◆ Your objective ◆
Turn the records below into a JSON list of strings with one string per line, and leave out any blank lines.

◆ The data ◆
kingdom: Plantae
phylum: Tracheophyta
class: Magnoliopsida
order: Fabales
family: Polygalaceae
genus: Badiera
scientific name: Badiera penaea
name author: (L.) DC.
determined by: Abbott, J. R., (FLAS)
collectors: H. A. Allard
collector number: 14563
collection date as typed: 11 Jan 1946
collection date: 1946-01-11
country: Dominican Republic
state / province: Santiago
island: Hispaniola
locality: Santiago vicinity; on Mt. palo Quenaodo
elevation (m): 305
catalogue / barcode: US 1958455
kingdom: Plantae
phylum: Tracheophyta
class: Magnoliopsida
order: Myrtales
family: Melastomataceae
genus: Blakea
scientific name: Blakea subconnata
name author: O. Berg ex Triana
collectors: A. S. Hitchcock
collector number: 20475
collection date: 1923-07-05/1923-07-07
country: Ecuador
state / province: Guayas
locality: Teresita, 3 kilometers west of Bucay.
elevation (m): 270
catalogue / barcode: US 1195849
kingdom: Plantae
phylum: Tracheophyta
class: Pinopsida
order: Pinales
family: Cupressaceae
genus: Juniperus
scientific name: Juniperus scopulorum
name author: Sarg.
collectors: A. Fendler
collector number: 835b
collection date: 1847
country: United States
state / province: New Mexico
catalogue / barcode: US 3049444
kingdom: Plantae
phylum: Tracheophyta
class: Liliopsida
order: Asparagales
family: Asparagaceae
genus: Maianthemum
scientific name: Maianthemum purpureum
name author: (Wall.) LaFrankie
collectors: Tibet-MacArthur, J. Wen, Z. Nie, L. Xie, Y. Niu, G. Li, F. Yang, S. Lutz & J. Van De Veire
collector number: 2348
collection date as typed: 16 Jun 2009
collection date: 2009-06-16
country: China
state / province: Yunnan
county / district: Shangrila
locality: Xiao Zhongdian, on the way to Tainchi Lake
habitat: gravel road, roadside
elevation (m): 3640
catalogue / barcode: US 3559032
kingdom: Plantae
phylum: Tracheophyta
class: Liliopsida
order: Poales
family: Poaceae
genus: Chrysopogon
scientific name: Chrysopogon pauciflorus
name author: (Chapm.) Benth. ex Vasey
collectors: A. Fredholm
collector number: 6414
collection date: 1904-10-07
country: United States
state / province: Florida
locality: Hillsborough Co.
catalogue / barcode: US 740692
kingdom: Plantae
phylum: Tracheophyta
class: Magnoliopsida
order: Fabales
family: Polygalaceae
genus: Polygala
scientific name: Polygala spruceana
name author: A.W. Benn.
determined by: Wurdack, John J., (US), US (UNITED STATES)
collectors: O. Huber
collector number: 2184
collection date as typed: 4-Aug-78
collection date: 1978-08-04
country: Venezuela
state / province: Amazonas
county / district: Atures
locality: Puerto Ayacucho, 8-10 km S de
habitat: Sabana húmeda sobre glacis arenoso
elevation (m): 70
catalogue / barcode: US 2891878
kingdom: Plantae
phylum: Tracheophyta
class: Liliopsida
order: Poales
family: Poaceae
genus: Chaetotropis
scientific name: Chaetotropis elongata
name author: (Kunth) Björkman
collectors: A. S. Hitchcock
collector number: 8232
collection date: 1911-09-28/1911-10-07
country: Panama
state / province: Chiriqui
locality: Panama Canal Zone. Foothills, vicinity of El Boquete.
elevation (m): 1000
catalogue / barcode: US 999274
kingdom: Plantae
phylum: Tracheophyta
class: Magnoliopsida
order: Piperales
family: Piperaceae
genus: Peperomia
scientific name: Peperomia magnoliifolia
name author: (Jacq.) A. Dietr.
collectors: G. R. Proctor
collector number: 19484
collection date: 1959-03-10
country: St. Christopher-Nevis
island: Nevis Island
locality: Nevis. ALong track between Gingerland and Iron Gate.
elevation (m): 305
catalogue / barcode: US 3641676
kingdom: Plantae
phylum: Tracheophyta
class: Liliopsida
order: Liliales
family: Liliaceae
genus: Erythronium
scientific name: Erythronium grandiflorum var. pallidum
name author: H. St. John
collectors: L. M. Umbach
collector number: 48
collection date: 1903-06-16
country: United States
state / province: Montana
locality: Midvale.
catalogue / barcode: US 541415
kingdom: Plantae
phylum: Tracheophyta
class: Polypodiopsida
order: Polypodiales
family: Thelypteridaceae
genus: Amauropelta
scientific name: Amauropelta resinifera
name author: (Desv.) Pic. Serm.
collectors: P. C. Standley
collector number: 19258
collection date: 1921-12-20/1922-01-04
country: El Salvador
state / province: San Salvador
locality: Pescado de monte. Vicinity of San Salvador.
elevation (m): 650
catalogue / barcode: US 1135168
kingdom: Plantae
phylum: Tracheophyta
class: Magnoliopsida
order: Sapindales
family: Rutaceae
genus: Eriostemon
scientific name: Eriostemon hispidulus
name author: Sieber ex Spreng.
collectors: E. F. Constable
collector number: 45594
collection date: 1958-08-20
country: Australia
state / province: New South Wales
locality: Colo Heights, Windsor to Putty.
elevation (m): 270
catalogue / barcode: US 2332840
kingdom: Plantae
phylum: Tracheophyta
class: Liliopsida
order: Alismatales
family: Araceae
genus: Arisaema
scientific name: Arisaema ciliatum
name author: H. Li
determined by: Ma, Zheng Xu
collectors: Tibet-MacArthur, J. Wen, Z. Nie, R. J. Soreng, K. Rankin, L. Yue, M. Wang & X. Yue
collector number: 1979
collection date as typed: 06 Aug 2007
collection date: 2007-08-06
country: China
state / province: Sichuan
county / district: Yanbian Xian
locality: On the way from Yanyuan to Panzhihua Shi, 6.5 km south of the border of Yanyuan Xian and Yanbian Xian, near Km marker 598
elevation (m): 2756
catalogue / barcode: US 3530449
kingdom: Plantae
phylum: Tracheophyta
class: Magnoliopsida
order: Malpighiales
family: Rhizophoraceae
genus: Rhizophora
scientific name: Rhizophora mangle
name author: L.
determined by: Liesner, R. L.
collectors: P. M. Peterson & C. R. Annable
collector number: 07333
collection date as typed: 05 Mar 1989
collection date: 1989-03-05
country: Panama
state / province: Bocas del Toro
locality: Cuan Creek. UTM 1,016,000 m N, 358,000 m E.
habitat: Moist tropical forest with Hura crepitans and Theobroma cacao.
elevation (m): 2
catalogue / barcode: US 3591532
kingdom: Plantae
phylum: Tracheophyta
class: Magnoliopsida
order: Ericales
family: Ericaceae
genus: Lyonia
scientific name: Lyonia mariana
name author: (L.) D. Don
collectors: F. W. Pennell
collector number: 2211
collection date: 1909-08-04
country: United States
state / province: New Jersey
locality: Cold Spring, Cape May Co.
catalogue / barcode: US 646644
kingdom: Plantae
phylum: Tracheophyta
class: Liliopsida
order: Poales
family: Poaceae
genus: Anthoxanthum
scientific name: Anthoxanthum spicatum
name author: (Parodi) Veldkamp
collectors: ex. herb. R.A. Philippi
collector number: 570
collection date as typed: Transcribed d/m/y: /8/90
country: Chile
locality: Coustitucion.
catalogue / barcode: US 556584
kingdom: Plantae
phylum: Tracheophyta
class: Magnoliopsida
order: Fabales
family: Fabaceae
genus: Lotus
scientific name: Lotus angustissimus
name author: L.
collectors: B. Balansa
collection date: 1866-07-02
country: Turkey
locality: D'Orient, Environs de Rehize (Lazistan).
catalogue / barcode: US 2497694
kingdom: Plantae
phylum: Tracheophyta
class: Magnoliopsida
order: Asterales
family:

◆ Solution ◆
[
  "kingdom: Plantae",
  "phylum: Tracheophyta",
  "class: Magnoliopsida",
  "order: Fabales",
  "family: Polygalaceae",
  "genus: Badiera",
  "scientific name: Badiera penaea",
  "name author: (L.) DC.",
  "determined by: Abbott, J. R., (FLAS)",
  "collectors: H. A. Allard",
  "collector number: 14563",
  "collection date as typed: 11 Jan 1946",
  "collection date: 1946-01-11",
  "country: Dominican Republic",
  "state / province: Santiago",
  "island: Hispaniola",
  "locality: Santiago vicinity; on Mt. palo Quenaodo",
  "elevation (m): 305",
  "catalogue / barcode: US 1958455",
  "kingdom: Plantae",
  "phylum: Tracheophyta",
  "class: Magnoliopsida",
  "order: Myrtales",
  "family: Melastomataceae",
  "genus: Blakea",
  "scientific name: Blakea subconnata",
  "name author: O. Berg ex Triana",
  "collectors: A. S. Hitchcock",
  "collector number: 20475",
  "collection date: 1923-07-05/1923-07-07",
  "country: Ecuador",
  "state / province: Guayas",
  "locality: Teresita, 3 kilometers west of Bucay.",
  "elevation (m): 270",
  "catalogue / barcode: US 1195849",
  "kingdom: Plantae",
  "phylum: Tracheophyta",
  "class: Pinopsida",
  "order: Pinales",
  "family: Cupressaceae",
  "genus: Juniperus",
  "scientific name: Juniperus scopulorum",
  "name author: Sarg.",
  "collectors: A. Fendler",
  "collector number: 835b",
  "collection date: 1847",
  "country: United States",
  "state / province: New Mexico",
  "catalogue / barcode: US 3049444",
  "kingdom: Plantae",
  "phylum: Tracheophyta",
  "class: Liliopsida",
  "order: Asparagales",
  "family: Asparagaceae",
  "genus: Maianthemum",
  "scientific name: Maianthemum purpureum",
  "name author: (Wall.) LaFrankie",
  "collectors: Tibet-MacArthur, J. Wen, Z. Nie, L. Xie, Y. Niu, G. Li, F. Yang, S. Lutz & J. Van De Veire",
  "collector number: 2348",
  "collection date as typed: 16 Jun 2009",
  "collection date: 2009-06-16",
  "country: China",
  "state / province: Yunnan",
  "county / district: Shangrila",
  "locality: Xiao Zhongdian, on the way to Tainchi Lake",
  "habitat: gravel road, roadside",
  "elevation (m): 3640",
  "catalogue / barcode: US 3559032",
  "kingdom: Plantae",
  "phylum: Tracheophyta",
  "class: Liliopsida",
  "order: Poales",
  "family: Poaceae",
  "genus: Chrysopogon",
  "scientific name: Chrysopogon pauciflorus",
  "name author: (Chapm.) Benth. ex Vasey",
  "collectors: A. Fredholm",
  "collector number: 6414",
  "collection date: 1904-10-07",
  "country: United States",
  "state / province: Florida",
  "locality: Hillsborough Co.",
  "catalogue / barcode: US 740692",
  "kingdom: Plantae",
  "phylum: Tracheophyta",
  "class: Magnoliopsida",
  "order: Fabales",
  "family: Polygalaceae",
  "genus: Polygala",
  "scientific name: Polygala spruceana",
  "name author: A.W. Benn.",
  "determined by: Wurdack, John J., (US), US (UNITED STATES)",
  "collectors: O. Huber",
  "collector number: 2184",
  "collection date as typed: 4-Aug-78",
  "collection date: 1978-08-04",
  "country: Venezuela",
  "state / province: Amazonas",
  "county / district: Atures",
  "locality: Puerto Ayacucho, 8-10 km S de",
  "habitat: Sabana húmeda sobre glacis arenoso",
  "elevation (m): 70",
  "catalogue / barcode: US 2891878",
  "kingdom: Plantae",
  "phylum: Tracheophyta",
  "class: Liliopsida",
  "order: Poales",
  "family: Poaceae",
  "genus: Chaetotropis",
  "scientific name: Chaetotropis elongata",
  "name author: (Kunth) Björkman",
  "collectors: A. S. Hitchcock",
  "collector number: 8232",
  "collection date: 1911-09-28/1911-10-07",
  "country: Panama",
  "state / province: Chiriqui",
  "locality: Panama Canal Zone. Foothills, vicinity of El Boquete.",
  "elevation (m): 1000",
  "catalogue / barcode: US 999274",
  "kingdom: Plantae",
  "phylum: Tracheophyta",
  "class: Magnoliopsida",
  "order: Piperales",
  "family: Piperaceae",
  "genus: Peperomia",
  "scientific name: Peperomia magnoliifolia",
  "name author: (Jacq.) A. Dietr.",
  "collectors: G. R. Proctor",
  "collector number: 19484",
  "collection date: 1959-03-10",
  "country: St. Christopher-Nevis",
  "island: Nevis Island",
  "locality: Nevis. ALong track between Gingerland and Iron Gate.",
  "elevation (m): 305",
  "catalogue / barcode: US 3641676",
  "kingdom: Plantae",
  "phylum: Tracheophyta",
  "class: Liliopsida",
  "order: Liliales",
  "family: Liliaceae",
  "genus: Erythronium",
  "scientific name: Erythronium grandiflorum var. pallidum",
  "name author: H. St. John",
  "collectors: L. M. Umbach",
  "collector number: 48",
  "collection date: 1903-06-16",
  "country: United States",
  "state / province: Montana",
  "locality: Midvale.",
  "catalogue / barcode: US 541415",
  "kingdom: Plantae",
  "phylum: Tracheophyta",
  "class: Polypodiopsida",
  "order: Polypodiales",
  "family: Thelypteridaceae",
  "genus: Amauropelta",
  "scientific name: Amauropelta resinifera",
  "name author: (Desv.) Pic. Serm.",
  "collectors: P. C. Standley",
  "collector number: 19258",
  "collection date: 1921-12-20/1922-01-04",
  "country: El Salvador",
  "state / province: San Salvador",
  "locality: Pescado de monte. Vicinity of San Salvador.",
  "elevation (m): 650",
  "catalogue / barcode: US 1135168",
  "kingdom: Plantae",
  "phylum: Tracheophyta",
  "class: Magnoliopsida",
  "order: Sapindales",
  "family: Rutaceae",
  "genus: Eriostemon",
  "scientific name: Eriostemon hispidulus",
  "name author: Sieber ex Spreng.",
  "collectors: E. F. Constable",
  "collector number: 45594",
  "collection date: 1958-08-20",
  "country: Australia",
  "state / province: New South Wales",
  "locality: Colo Heights, Windsor to Putty.",
  "elevation (m): 270",
  "catalogue / barcode: US 2332840",
  "kingdom: Plantae",
  "phylum: Tracheophyta",
  "class: Liliopsida",
  "order: Alismatales",
  "family: Araceae",
  "genus: Arisaema",
  "scientific name: Arisaema ciliatum",
  "name author: H. Li",
  "determined by: Ma, Zheng Xu",
  "collectors: Tibet-MacArthur, J. Wen, Z. Nie, R. J. Soreng, K. Rankin, L. Yue, M. Wang & X. Yue",
  "collector number: 1979",
  "collection date as typed: 06 Aug 2007",
  "collection date: 2007-08-06",
  "country: China",
  "state / province: Sichuan",
  "county / district: Yanbian Xian",
  "locality: On the way from Yanyuan to Panzhihua Shi, 6.5 km south of the border of Yanyuan Xian and Yanbian Xian, near Km marker 598",
  "elevation (m): 2756",
  "catalogue / barcode: US 3530449",
  "kingdom: Plantae",
  "phylum: Tracheophyta",
  "class: Magnoliopsida",
  "order: Malpighiales",
  "family: Rhizophoraceae",
  "genus: Rhizophora",
  "scientific name: Rhizophora mangle",
  "name author: L.",
  "determined by: Liesner, R. L.",
  "collectors: P. M. Peterson & C. R. Annable",
  "collector number: 07333",
  "collection date as typed: 05 Mar 1989",
  "collection date: 1989-03-05",
  "country: Panama",
  "state / province: Bocas del Toro",
  "locality: Cuan Creek. UTM 1,016,000 m N, 358,000 m E.",
  "habitat: Moist tropical forest with Hura crepitans and Theobroma cacao.",
  "elevation (m): 2",
  "catalogue / barcode: US 3591532",
  "kingdom: Plantae",
  "phylum: Tracheophyta",
  "class: Magnoliopsida",
  "order: Ericales",
  "family: Ericaceae",
  "genus: Lyonia",
  "scientific name: Lyonia mariana",
  "name author: (L.) D. Don",
  "collectors: F. W. Pennell",
  "collector number: 2211",
  "collection date: 1909-08-04",
  "country: United States",
  "state / province: New Jersey",
  "locality: Cold Spring, Cape May Co.",
  "catalogue / barcode: US 646644",
  "kingdom: Plantae",
  "phylum: Tracheophyta",
  "class: Liliopsida",
  "order: Poales",
  "family: Poaceae",
  "genus: Anthoxanthum",
  "scientific name: Anthoxanthum spicatum",
  "name author: (Parodi) Veldkamp",
  "collectors: ex. herb. R.A. Philippi",
  "collector number: 570",
  "collection date as typed: Transcribed d/m/y: /8/90",
  "country: Chile",
  "locality: Coustitucion.",
  "catalogue / barcode: US 556584",
  "kingdom: Plantae",
  "phylum: Tracheophyta",
  "class: Magnoliopsida",
  "order: Fabales",
  "family: Fabaceae",
  "genus: Lotus",
  "scientific name: Lotus angustissimus",
  "name author: L.",
  "collectors: B. Balansa",
  "collection date: 1866-07-02",
  "country: Turkey",
  "locality: D'Orient, Environs de Rehize (Lazistan).",
  "catalogue / barcode: US 2497694",
  "kingdom: Plantae",
  "phylum: Tracheophyta",
  "class: Magnoliopsida",
  "order: Asterales",
  "family:"
]